**What to work on:** According to the Hologres foreign table page, how much data can MaxCompute process?

**Given passage:**
========================================

All Products
Search
Document Center

Hologres:Create a foreign table in Hologres to accelerate queries on MaxCompute data

Last Updated:Mar 27, 2024

Hologres allows you to create foreign tables to accelerate queries on MaxCompute data. This way, you can directly access and analyze data stored in MaxCompute by using foreign tables in Hologres. This improves query efficiency and simplifies data processing.

Background information

MaxCompute is a fast and fully managed computing platform for large-scale data warehousing. It can process up to exabytes of data. MaxCompute is used to store and compute large amounts of structured data at a time. MaxCompute provides various data warehousing solutions and big data analytics and modeling services.

========================================

**Data listing:**
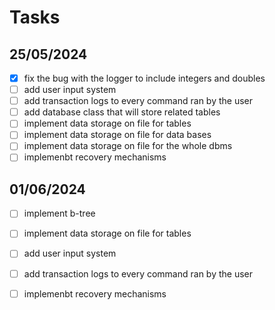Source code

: # Tasks

## 25/05/2024
- [x] fix the bug with the logger to include integers and doubles
- [ ] add user input system
- [ ] add transaction logs to every command ran by the user
- [ ] add database class that will store related tables
- [ ] implement data storage on file for tables
- [ ] implement data storage on file for data bases
- [ ] implement data storage on file for the whole dbms
- [ ] implemenbt recovery mechanisms

## 01/06/2024
- [ ] implement b-tree
- [ ] implement data storage on file for tables
- [ ] add user input system
- [ ] add transaction logs to every command ran by the user
- [ ] implemenbt recovery mechanisms


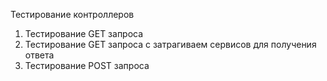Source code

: Тестирование контроллеров
1. Тестирование GET запроса
2. Тестирование GET запроса с затрагиваем сервисов для получения ответа
3. Тестирование POST запроса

========================================

**Answer space:** Up to exabytes of data.